Notre profession doit donc être suffisamment courageuse pour exiger, au delà de tout corporatisme, que soit spécifiquement garanti sur un plan législatif et à un niveau fondamental, l’inviolabilité du cabinet d’avocat, ce dans le droit fil du droit du client au secret professionnel.

Les conditions de perquisition doivent donc être définies précisément par le législateur et décidées préalablement par un Juge suffisamment qualifié en libertés publiques, pour des faits réels et graves tendant à justifier qu’un avocat, précisément désigné, a participé de fait, activement et intentionnellement, dans un ou des dossiers précis, à l’exécution d’opérations frauduleuses en vue de porter spécialement atteinte aux droits de tiers.

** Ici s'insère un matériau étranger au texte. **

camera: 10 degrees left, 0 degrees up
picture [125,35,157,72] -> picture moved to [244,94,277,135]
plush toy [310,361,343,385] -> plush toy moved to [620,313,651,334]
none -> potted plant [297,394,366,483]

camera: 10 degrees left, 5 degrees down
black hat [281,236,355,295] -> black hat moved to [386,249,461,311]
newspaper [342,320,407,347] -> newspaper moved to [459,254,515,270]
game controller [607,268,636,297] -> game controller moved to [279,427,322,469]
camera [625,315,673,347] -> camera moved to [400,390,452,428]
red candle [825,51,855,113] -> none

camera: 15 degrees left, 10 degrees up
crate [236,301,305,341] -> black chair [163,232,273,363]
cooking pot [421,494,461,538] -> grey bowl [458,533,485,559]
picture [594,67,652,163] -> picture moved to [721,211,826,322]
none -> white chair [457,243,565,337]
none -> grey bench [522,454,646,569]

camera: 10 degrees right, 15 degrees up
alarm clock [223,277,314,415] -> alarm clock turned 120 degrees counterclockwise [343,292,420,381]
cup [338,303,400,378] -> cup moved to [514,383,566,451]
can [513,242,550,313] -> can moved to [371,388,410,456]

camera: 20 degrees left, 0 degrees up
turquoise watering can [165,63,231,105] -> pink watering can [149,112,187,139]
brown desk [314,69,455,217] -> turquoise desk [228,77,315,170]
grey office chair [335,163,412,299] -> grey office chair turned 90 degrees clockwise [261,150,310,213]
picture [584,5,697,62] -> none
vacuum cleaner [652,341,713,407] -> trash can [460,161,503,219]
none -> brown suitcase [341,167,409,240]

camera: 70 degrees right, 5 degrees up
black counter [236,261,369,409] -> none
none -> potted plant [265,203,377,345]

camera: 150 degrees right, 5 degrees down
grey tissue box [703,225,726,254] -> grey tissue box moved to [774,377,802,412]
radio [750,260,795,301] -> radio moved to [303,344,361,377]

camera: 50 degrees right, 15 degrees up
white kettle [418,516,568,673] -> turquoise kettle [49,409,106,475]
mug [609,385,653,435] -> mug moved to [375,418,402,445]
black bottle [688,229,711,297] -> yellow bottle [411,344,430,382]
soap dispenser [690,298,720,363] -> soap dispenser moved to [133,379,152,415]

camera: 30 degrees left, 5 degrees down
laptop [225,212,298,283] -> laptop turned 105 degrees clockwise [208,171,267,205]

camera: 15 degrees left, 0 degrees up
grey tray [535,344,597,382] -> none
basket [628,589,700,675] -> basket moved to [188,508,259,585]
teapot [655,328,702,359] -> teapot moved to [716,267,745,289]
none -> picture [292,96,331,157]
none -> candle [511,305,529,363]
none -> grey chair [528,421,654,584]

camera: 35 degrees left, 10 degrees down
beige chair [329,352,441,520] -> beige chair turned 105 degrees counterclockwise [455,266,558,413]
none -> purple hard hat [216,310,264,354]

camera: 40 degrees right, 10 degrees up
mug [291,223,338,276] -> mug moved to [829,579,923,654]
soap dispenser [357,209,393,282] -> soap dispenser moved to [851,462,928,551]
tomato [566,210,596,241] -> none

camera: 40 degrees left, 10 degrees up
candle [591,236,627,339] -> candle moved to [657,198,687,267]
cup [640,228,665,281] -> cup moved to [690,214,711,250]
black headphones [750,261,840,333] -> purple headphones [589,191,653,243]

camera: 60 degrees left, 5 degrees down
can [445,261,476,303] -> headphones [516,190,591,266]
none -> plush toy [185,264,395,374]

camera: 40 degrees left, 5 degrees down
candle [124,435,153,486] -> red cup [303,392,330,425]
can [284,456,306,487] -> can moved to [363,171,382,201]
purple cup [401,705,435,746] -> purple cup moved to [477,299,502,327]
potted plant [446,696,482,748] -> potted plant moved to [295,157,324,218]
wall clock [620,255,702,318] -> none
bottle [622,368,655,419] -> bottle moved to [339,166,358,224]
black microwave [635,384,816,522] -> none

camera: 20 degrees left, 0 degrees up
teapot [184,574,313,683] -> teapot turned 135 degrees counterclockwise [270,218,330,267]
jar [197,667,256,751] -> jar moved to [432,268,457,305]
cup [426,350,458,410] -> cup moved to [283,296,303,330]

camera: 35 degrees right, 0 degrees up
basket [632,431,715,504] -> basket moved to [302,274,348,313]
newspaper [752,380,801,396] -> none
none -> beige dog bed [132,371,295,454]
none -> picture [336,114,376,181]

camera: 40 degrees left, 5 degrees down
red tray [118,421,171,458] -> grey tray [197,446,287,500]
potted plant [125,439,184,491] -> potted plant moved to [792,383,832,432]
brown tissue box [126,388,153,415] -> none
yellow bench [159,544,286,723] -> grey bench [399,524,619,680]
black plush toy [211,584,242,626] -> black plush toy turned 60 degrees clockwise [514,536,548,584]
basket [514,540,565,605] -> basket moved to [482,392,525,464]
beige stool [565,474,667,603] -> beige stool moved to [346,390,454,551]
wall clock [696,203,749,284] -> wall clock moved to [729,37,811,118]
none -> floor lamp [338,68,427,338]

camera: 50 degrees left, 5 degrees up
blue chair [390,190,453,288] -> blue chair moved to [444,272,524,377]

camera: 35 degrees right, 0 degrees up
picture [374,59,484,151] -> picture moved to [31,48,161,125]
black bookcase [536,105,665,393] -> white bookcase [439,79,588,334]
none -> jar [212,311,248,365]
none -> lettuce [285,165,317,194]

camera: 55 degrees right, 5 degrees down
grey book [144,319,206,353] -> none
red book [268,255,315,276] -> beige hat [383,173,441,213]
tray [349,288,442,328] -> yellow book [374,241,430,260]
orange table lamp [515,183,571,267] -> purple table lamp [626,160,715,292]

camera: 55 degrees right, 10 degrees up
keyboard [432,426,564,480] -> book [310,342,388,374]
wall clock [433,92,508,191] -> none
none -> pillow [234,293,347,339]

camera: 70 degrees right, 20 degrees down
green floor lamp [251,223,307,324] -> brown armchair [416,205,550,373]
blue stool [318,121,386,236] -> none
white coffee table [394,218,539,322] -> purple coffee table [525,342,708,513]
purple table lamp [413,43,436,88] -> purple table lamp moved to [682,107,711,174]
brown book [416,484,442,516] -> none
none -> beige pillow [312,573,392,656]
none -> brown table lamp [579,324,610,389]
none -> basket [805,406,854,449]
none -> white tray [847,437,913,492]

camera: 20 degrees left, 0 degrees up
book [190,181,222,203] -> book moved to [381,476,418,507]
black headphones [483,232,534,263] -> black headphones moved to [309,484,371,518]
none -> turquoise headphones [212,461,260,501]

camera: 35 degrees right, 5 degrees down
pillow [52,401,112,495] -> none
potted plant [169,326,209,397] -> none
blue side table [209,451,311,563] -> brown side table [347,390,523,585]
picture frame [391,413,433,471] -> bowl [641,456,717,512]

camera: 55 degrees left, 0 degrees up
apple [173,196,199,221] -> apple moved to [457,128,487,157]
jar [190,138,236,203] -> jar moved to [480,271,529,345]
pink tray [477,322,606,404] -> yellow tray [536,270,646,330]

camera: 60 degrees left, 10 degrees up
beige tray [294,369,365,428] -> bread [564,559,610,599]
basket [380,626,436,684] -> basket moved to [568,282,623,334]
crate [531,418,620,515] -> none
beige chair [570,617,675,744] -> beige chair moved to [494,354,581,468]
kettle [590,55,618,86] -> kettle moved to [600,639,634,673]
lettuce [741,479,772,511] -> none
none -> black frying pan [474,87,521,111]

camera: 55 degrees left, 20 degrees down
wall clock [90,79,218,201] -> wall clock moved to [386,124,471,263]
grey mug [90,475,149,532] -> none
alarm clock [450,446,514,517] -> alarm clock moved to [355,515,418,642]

Une action commune des barreaux auprès du Parlement doit s’imposer immédiatement en vue de fixer une bonne fois pour toute les règles du jeu : encore une fois, il en va non pas d’un corporatisme mal ressenti dans notre profession, mais des intérêts légitimes des justiciables que nous défendons et du libre jeu de notre démocratie …

En vous priant de bien vouloir excuser la longueur de mon propos, mais je n’ai pas eu le temps de faire plus court.

Je vous prie de croire, Monsieur le Bâtonnier, à l’expression de mes sentiments respectueusement distingués et dévoués.